What is a generalized transition graph (GTG)?

A generalized transition graph (GTG) is a graphical representation used when converting regular expressions into finite automata. A GTG provides a structured visual representation of the transitions between states in a finite automaton derived from a given regular expression. It’s particularly useful for understanding the conversion of regular expressions into finite automata.

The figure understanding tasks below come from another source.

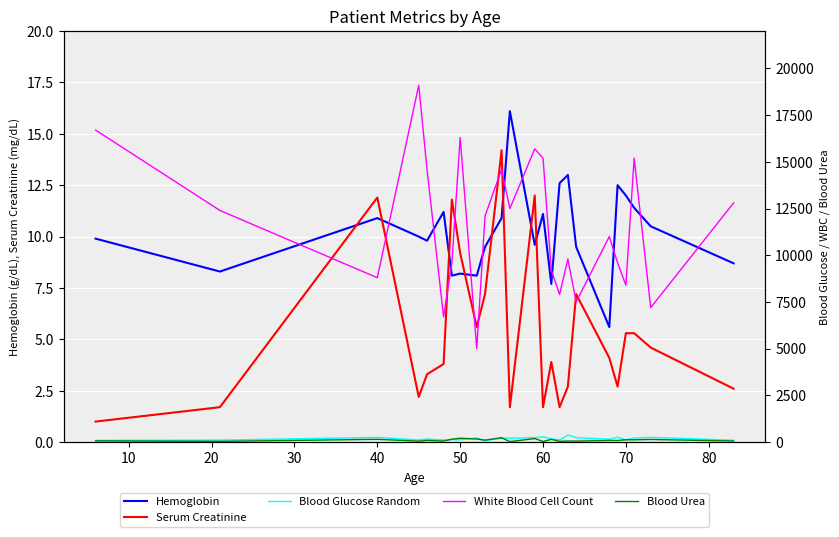

How many lines are shown in the chart?

5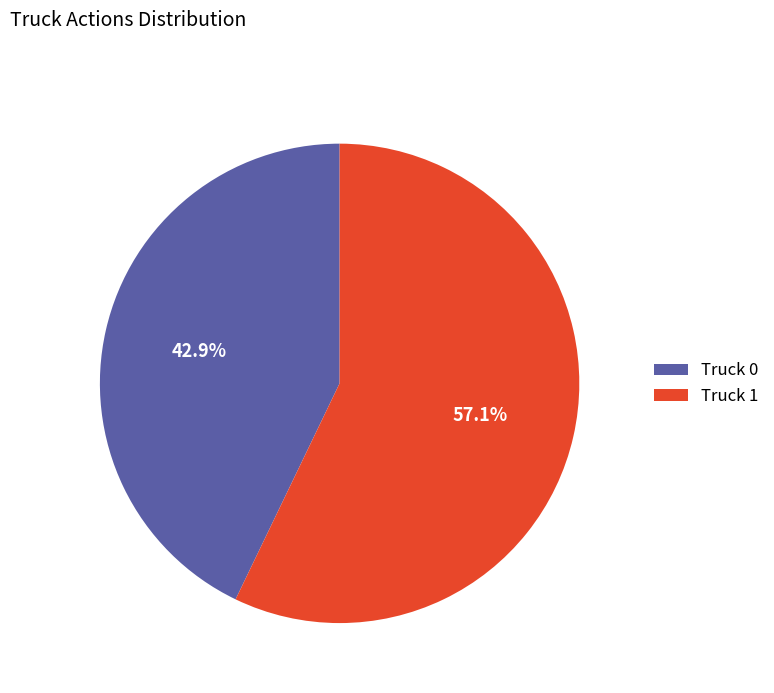

Between Truck 1 and Truck 0, which is larger?

Truck 1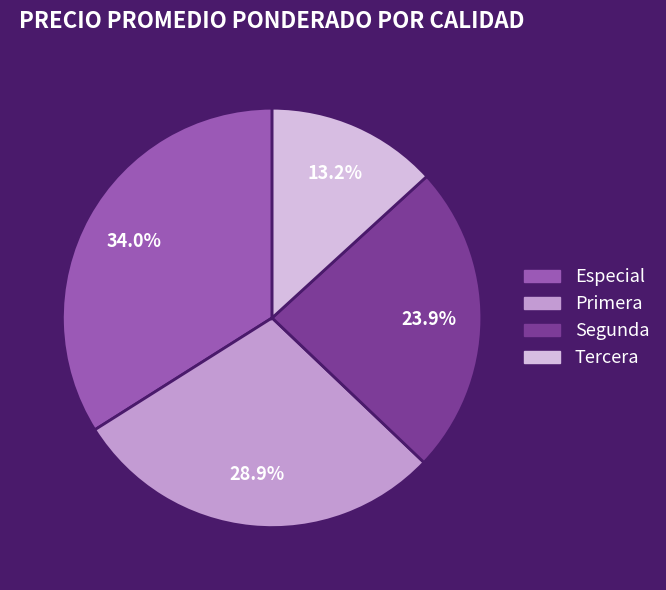

Approximately how many times larger is the value at Primera compared to Especial?

0.9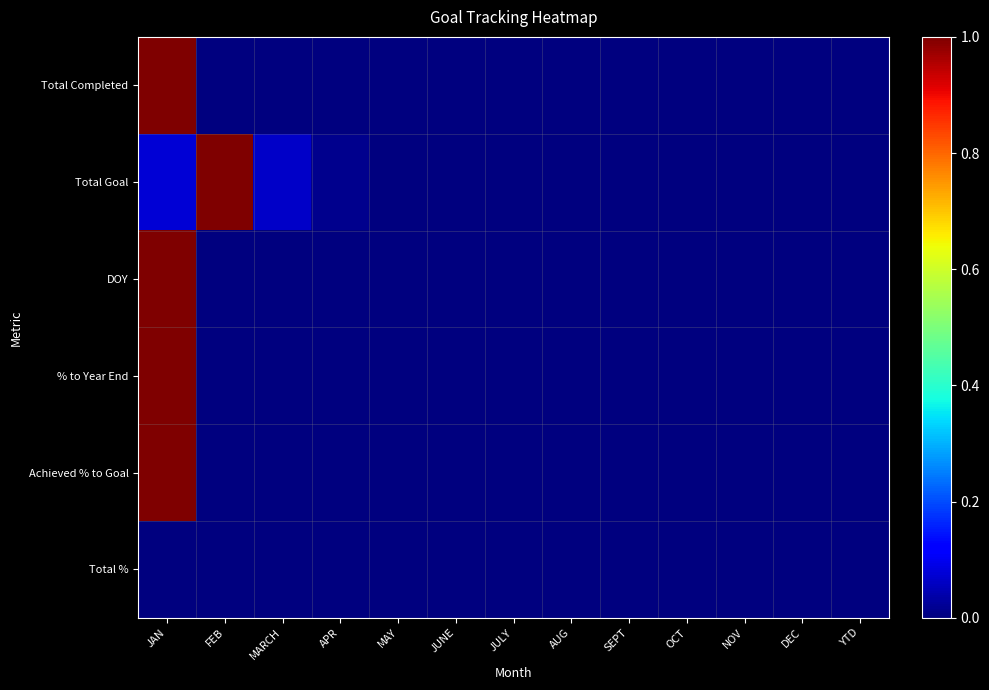

What is the maximum value shown in the chart?

1.0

Each state in a GTG corresponds to a subexpression or a set of subexpressions within the original regular expression. Transitions between states are labeled with regular expressions. These labels describe the possible paths or transitions between different parts of the input string based on the regular expression’s rules. GTGs have accepting states that indicate when the input string matches the corresponding transition’s subexpression.

Properties

A GTG is a collection of the following:

1. A finite set of states, of which at least one is a start state and some (maybe none) are final states

2. An alphabet Σ of input letters

3. Directed edges connecting some pairs of states, each labeled with a regular expression

Examples

For the examples below, $Σ=$ {$a, b$}.

1. A GTG for words without two consecutive $b$ letters is shown in the figure below. The word $b$ is not accepted.

In this GTG, a loop exists at state $1$ to accept words with only $a$ in them. The edge from state $1$ to state $2$ accepts words encountering a $b$ followed by an $a$ ($ba$) or just a sequence of $a$. The edge from state $2$ to state $3$ either accepts $b$ or serves as a free ride to the end state (by using the $\lambda$); this allows for words with a single $b$ to satisfy the criteria without encountering the $bb$ sequence.

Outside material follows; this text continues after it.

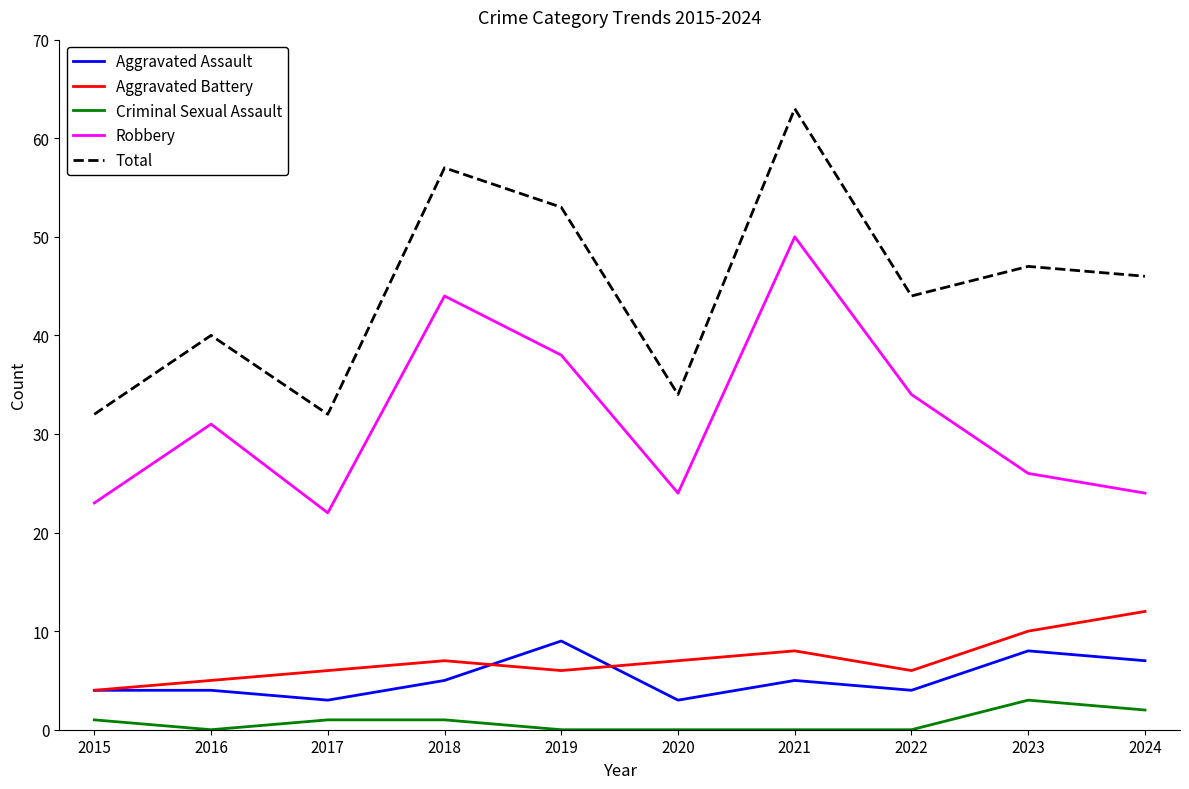

At which category is the sum across all series the highest?

2021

2. A GTG for words that begin and end with different letters is shown in the figure below.

In this GTG, the edge from state $1$ to state $2$ is labeled $b(a+b)*a$, indicating that it accepts words that start with $b$, followed by zero or more occurrences of $a$ or $b$, and end with $a$.

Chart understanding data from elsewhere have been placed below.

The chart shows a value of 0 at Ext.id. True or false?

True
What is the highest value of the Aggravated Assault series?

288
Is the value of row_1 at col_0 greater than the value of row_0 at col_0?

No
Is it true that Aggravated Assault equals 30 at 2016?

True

The edge from state $1$ to state $3$ is labeled $a(a+b)*b$, indicating that the GTG also accepts words that start with $a$, followed by zero or more occurrences of $a$ or $b$, and end with $b$.

This is another example of how the GTG can be represented.

Conclusion

The purpose of a GTG is to provide a structured way to visualize the steps involved in processing a regular expression and recognize the strings that match the given regular expression pattern. It helps illustrate how the regular expression is decomposed into smaller subexpressions and how it’s processed as part of the finite automaton.